This code does work for me similar to johnnyr

mt_rsid.filter_rows((mt_rsid.dbSNP_rsid[‘rsid’] == [(“RSVALUE#1”)])|(mt_rsid.dbSNP_rsid[‘rsid’] == [(“RSVALUE#2”)])).show(n_cols=5)

Hmm. Definitely a bad error message. We will fix that.

The issue is that you’re asking if snpIds (a list/array of strings) contains a list of rsids. Maybe you’re looking for

len(hl.set(snpIds).intersection(hl.set(mt_rsid....))) != 0

That asks if the intersection is non-zero, i.e. the sets have shared elements.

I’ll also say that this operation is probably very slow because Hail doesn’t index by rsid, it indexes by locus and alleles, by default.

Can you share your whole Hail script? You probably want to convert your snpIds list to a locus and alleles list and then use that to filter_rows.

Sure! Here is what I got. I utilized the annotation database to get the rsid values.

db = hl.experimental.DB(region='us', cloud='gcp')
mt = db.annotate_rows_db(mt, 'dbSNP_rsid')

keys = ['locus','alleles','rsid','dbSNP_rsid']
mt_rsid = mt.key_rows_by(*keys)

def create_dbSNP_rsid_filter(rsid_list) :
    rsfilter = [   ]
    for ID in rsid_list:
        rsfilter.append("""(mt_rsid.dbSNP_rsid['rsid'] == [("{}")])""".format(ID))
    rsfilter = '|'.join(rsfilter)
    
    return '(' + rsfilter + ')'

pc_mt_rsids = mt_rsid.filter_rows(eval(create_dbSNP_rsid_filter(snpIds)))

This was my workaround. Pretty much just expanded on what johnnyr did.

Yeah, unfortunately the dbSNP_rsid table is keyed by locus and alleles as is (I assume) your MT. That means it is fast to filter to locus and alleles and expensive to filter by anything else. We have some technology in the works to secondarily index tables so you can quickly filter on non-key columns. Even if that existed, we’d need to automatically detect that you’re filtering against a small enough number of RSIDs that we should use something called a “broadcast join” to do this much faster.

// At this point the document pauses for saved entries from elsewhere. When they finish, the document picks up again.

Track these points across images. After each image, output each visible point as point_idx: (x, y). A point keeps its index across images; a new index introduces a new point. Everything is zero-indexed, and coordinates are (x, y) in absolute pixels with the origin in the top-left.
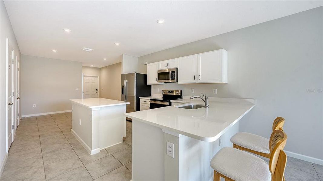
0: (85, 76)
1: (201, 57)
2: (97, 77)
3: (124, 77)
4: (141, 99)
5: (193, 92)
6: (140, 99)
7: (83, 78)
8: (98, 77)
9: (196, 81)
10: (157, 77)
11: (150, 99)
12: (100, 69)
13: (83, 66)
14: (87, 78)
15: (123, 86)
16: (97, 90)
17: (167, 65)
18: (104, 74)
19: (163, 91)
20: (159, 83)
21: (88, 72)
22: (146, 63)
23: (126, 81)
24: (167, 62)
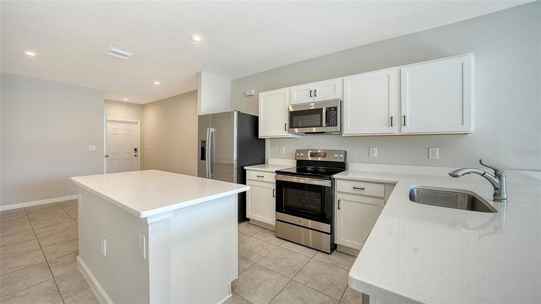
0: (109, 121)
1: (408, 73)
2: (137, 123)
3: (205, 121)
4: (249, 170)
5: (373, 153)
6: (245, 170)
7: (106, 125)
8: (139, 124)
9: (395, 130)
10: (286, 120)
11: (277, 172)
12: (143, 107)
13: (105, 100)
14: (115, 126)
15: (204, 142)
16: (135, 149)
17: (313, 93)
18: (151, 117)
19: (298, 151)
20: (290, 135)
21: (118, 114)
22: (253, 92)
23: (212, 130)
24: (312, 86)
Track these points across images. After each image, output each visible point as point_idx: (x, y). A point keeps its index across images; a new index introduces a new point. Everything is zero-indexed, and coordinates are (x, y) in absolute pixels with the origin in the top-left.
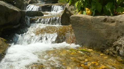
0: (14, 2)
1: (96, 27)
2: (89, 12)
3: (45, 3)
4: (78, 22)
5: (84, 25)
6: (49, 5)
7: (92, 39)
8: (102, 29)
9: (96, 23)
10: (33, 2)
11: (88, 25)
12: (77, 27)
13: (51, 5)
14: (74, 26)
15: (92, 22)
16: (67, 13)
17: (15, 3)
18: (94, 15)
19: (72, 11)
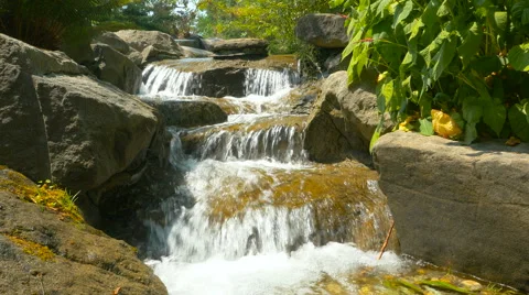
0: (99, 62)
1: (496, 196)
2: (449, 126)
3: (216, 58)
4: (414, 169)
5: (441, 185)
6: (231, 69)
7: (476, 240)
8: (523, 205)
9: (497, 183)
10: (162, 53)
11: (460, 187)
12: (405, 187)
13: (242, 66)
14: (392, 182)
15: (479, 178)
16: (332, 113)
17: (102, 65)
18: (473, 142)
19: (362, 111)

In general, Hail will be dramatically faster if you use locus & alleles to filter variants. We should really create a function to convert back and forth between these quickly. I’ll add it to the (ever growing) list.


Aside, you don’t need to use key_by or eval:

db = hl.experimental.DB(region='us', cloud='gcp')
mt = db.annotate_rows_db(mt, 'dbSNP_rsid')
mt = mt.filter_rows(hl.any(*[
    mt.dbSNP_rsid.rsid == snpid
    for snpid in snpIds
]))
1 Like